+++ Data for the task +++

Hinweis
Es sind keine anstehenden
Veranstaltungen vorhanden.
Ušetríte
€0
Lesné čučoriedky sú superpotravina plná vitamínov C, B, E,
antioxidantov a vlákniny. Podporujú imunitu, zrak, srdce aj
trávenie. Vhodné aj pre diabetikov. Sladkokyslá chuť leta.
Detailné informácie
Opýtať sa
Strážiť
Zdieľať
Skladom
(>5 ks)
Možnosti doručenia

+++
+++ Data for the task +++

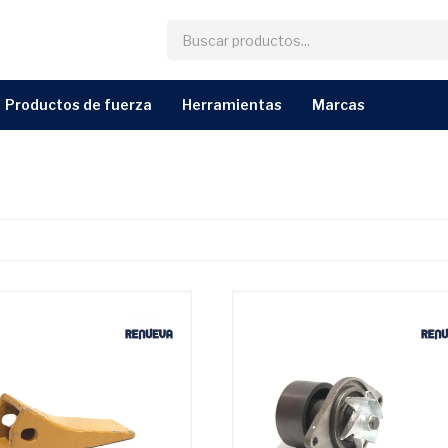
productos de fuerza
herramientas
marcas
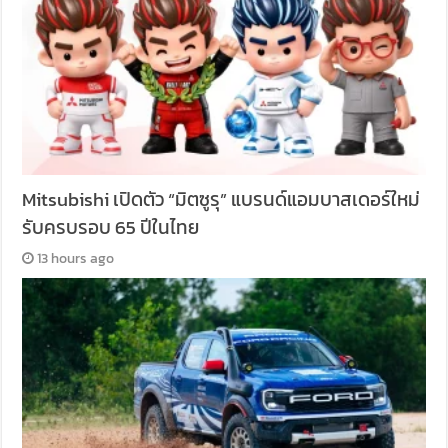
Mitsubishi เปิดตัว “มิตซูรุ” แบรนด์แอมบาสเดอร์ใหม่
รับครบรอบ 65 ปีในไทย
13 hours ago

+++

Count the lines in the items above that contain the word "leta". Reply with the number alone.

1